More substantively, Zöchling demonstrates that Haider lacks credibility as a self-proclaimed reformer. Although he has publicly called for uprooting pervasive political patronage, she documents how Haider has himself exploited it to benefit his own cronies. His championing of entrepreneurialism against current Austrian constraints has less to do with his faith in the individual spirit than with his predilection toward social Darwinism. Zöchling deems Haider a heartless narcissist with a knack for finding weaknesses in others. The teenager who she found to have taunted a classmate about his brother’s suicide became the adult who delights in publicly humiliating his party colleagues.
Several of these colleagues have become exasperated with Haider’s frequent exploitation of xenophobia for political gain. Heide Schmidt, who quit the Freedom Party in 1993 to co-found the Liberal Forum, was particularly incensed when Haider backed a measure that would have required schools to segregate students on the basis of their country of origin and native tongue without consideration of their knowledge of German. Haider justified the proposal as a means of preserving Austrian identity.

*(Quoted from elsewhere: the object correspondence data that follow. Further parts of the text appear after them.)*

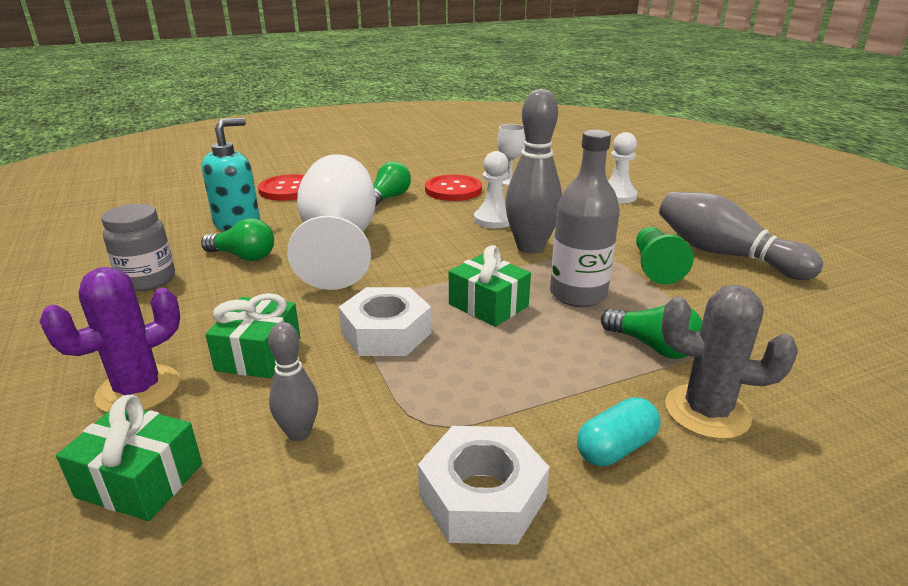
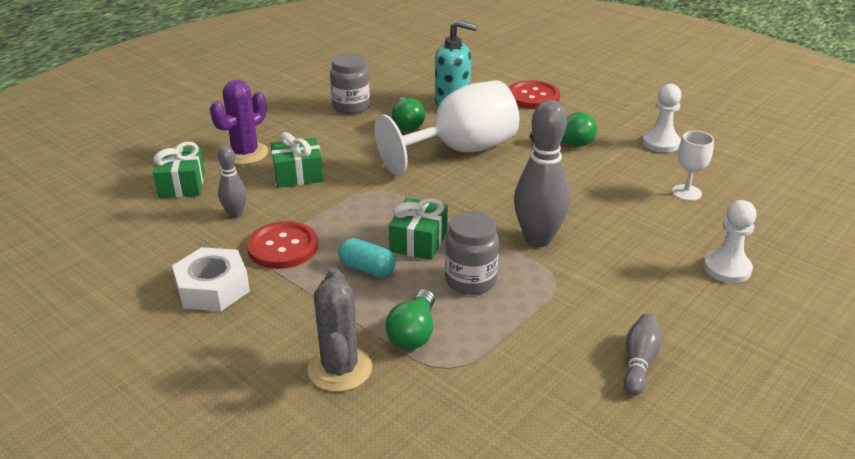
camera: 65 degrees right, 5 degrees up
purple cactus [39,267,180,412] -> purple cactus turned 75 degrees counterclockwise [210,80,268,165]
white nut [338,287,431,356] -> none
red button [425,174,482,201] -> red button moved to [247,221,318,269]
white pawn [474,151,510,228] -> white pawn moved to [642,84,682,152]
grey bottle [550,130,620,307] -> grey jar [445,211,499,295]
turquoise capsule [577,397,661,466] -> turquoise capsule moved to [338,238,396,277]
green pawn [636,227,694,284] -> none
grey bowling pin [659,192,823,280] -> grey bowling pin [623,314,662,396], size x0.53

Zöchling writes that Haider is “hard to pin down because at some point every popular opinion finds a home with him. He’s an outlaw who stands up to the establishment. He likes to see himself as a victim of circumstance who at one time or another has felt he has been treated like a Kurd, a Palestinian, or even a Jew.” Rather than see Haider as a neo-Nazi ideologue or as having any kind of coherent agenda, she concludes that he is a power-hungry opportunist who wields envy, dissatisfaction, and frustration to advance himself. At the same time, he is never far removed from the terrain that nourished fascism. “He has a talent to create modern variants out of the old strands” of popular sentiment and national chauvinism that gave birth to the Third Reich, Zöchling says.

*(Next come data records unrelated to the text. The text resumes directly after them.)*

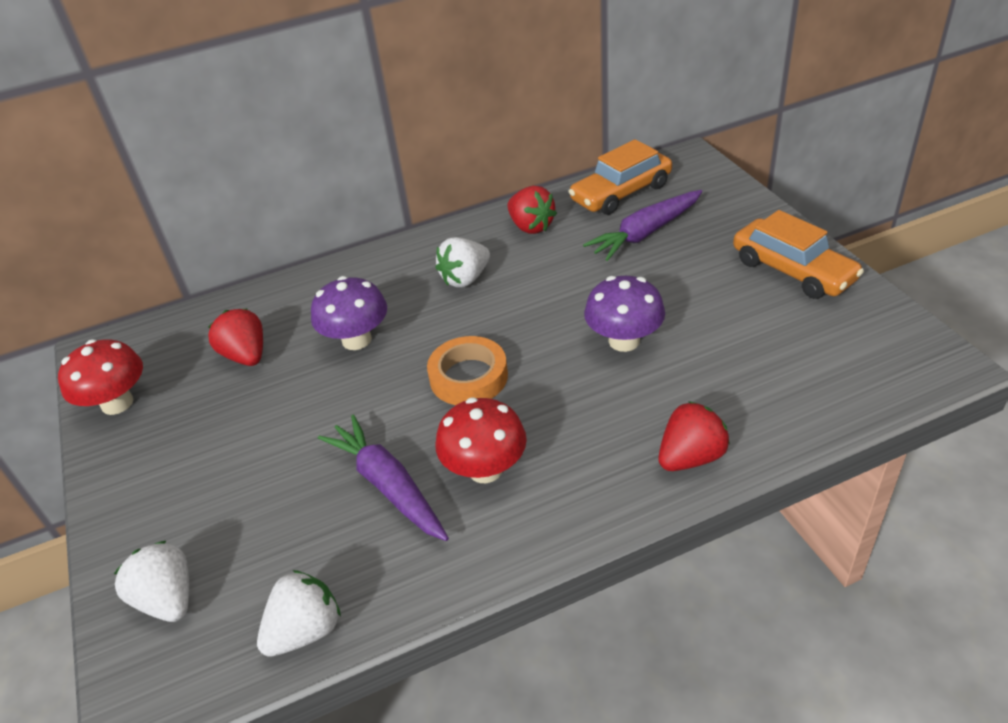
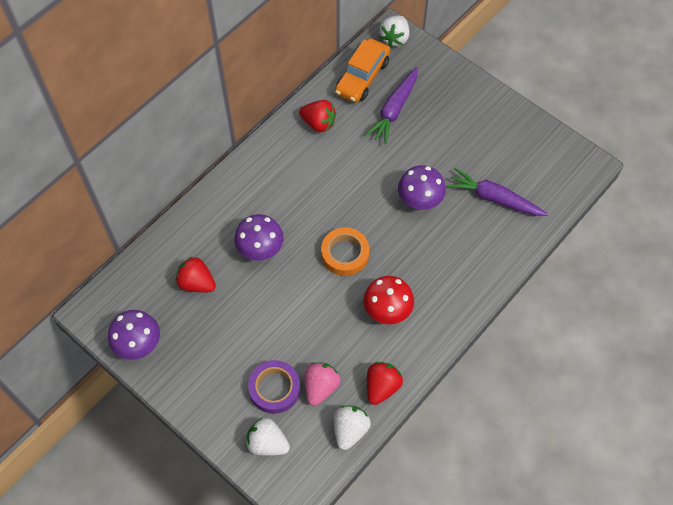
camera: 30 degrees left, 20 degrees up
red mushroom [58,339,143,415] -> purple mushroom [108,310,160,360]
purple carrot [318,415,449,541] -> purple carrot moved to [447,168,548,216]
white strawberry [436,237,490,288] -> white strawberry moved to [379,15,409,47]
red strawberry [658,401,730,471] -> red strawberry moved to [367,362,403,405]
orange car [733,210,864,299] -> none
none -> purple tape [248,360,300,414]
none -> pink strawberry [304,362,341,406]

The biography was well reviewed in Austria, where the popular daily newspaper Kurier praised its “craftsmanly precision, intellectual passion and linguistic sensitivity.” Yet, published on the eve of last autumn’s elections, its findings appear to have had little impact on Haider’s ability to steadily enlarge his electoral base. And, although the book is compelling, it falls short of being a definitive work. While Zöchling managed to probe relatives about Haider’s youth, his adult family life proved harder to penetrate, leaving something of a gap in the narrative. But the book offers important clues to understanding the Freedom Party’s rise, making it clear that although Haider is not a purely local phenomenon, he has uniquely Austrian roots. If Europeans who oppose Haider fail to devise an adequate response to his vote-getting approach, other biographers in different countries may soon be following in Zöchling’s tracks.